In case you were worried about your little girl building imaginary worlds out of primary-colored Lego sets, fear not. After five years of focusing on the boys’ market think along the lines of Star Wars-, Indiana Jones– and Harry Potter-themed sets the company has created a new line of products especially for girls called Lego Friends. And trust me when I say the products are as ‘girly’ as can be in every stereotypical sense of the word.
For starters, there are characters like Emma the beautician and Stephanie the social butterfly (hey, girls, need to dream big here!). And they’re dressed in outfits like pink shirts adorned with red hearts and little denim miniskirts.

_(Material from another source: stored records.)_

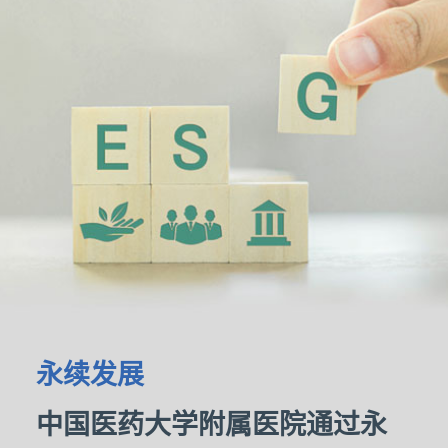
永续发展
中国医药大学附属医院通过永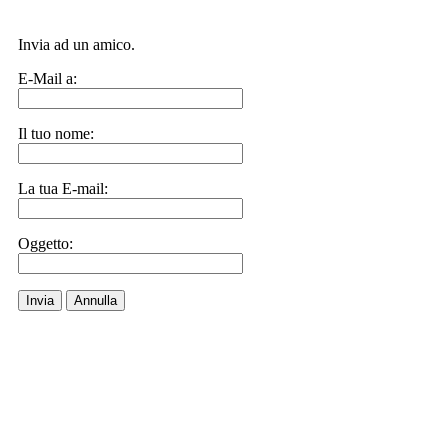
Invia ad un amico.
E-Mail a:
Il tuo nome:
La tua E-mail:
Oggetto:
Invia
Annulla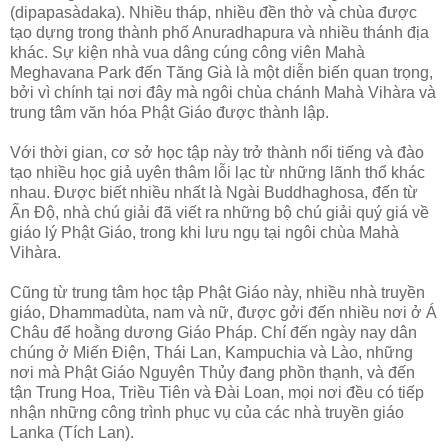
(dipapasàdaka). Nhiều tháp, nhiều đền thờ và chùa được
tạo dựng trong thành phố Anuradhapura và nhiều thánh địa
khác. Sự kiện nhà vua dâng cúng công viên Mahà
Meghavana Park đến Tăng Già là một diễn biến quan trọng,
bởi vì chính tại nơi đây mà ngôi chùa chánh Mahà Vihàra và
trung tâm văn hóa Phật Giáo được thành lập.
Với thời gian, cơ sở học tập này trở thành nổi tiếng và đào
tạo nhiều học giả uyên thâm lỗi lạc từ những lãnh thổ khác
nhau. Ðược biết nhiều nhất là Ngài Buddhaghosa, đến từ
Ấn Ðộ, nhà chú giải đã viết ra những bộ chú giải quý giá về
giáo lý Phật Giáo, trong khi lưu ngụ tại ngôi chùa Mahà
Vihàra.
Cũng từ trung tâm học tập Phật Giáo này, nhiều nhà truyền
giáo, Dhammadùta, nam và nữ, được gởi đến nhiều nơi ở Á
Châu để hoằng dương Giáo Pháp. Chí đến ngày nay dân
chúng ở Miến Ðiện, Thái Lan, Kampuchia và Lào, những
nơi mà Phật Giáo Nguyên Thủy đang phồn thạnh, và đến
tận Trung Hoa, Triều Tiên và Ðài Loan, mọi nơi đều có tiếp
nhận những công trình phục vụ của các nhà truyền giáo
Lanka (Tích Lan).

Following some intensive research, Lego found that girls wanted “more beauty, realistic details, accessories and interior building and role playing opportunities.” So the new line, slated for release in the new year, features larger dolls that come with their own back story (kind of like American Girl dolls) and lots of accessories like purses and shoes. The girl figures are also taller and curvier than the traditional boxy ones.
I’m the mother of two boys and I won’t lie: they gravitate towards Lego Ninjago and anything, really, that contains “bad guys” and weapons. But I spoke with a bunch of mothers of girls including a few on Mommyish staff and they told me unanimously that their girls love playing with “boys'” Lego and they were equally as baffled that the company would be infiltrating the girls’ market. Like most people, they never realized that Lego was skewed towards boys in the first place.
The Lego that we grew up with in the 70s and 80s consisted of red, blue, green, yellow, black and white bricks used for building houses and towers (check out this ‘vintage’ ad found on peggyorenstein.com). If I recall correctly, they came with male and female figures and, well, my brother, sister and I could care less which ones we ended up with (my sis and I also failed to noticed that the bricks weren’t pink as if we cared!).
What’s ironic, of course, is that those decades were rife with gender stereotypes and yet Lego managed to create a product that appealed to both sexes. Now, as we approach 2012, parents and corporations alike are trying to break down those gender stereotypes. Except Lego’s not. The company seems to be working in reverse order here.
The truth is, Lego put lots of time and money into researching what girls want. And I believe them when they say girls “desire” this type of product (i.e., accessories, pastel colors, and so on). But I guess I just expected more from a company that I always considered to be such a trailblazer.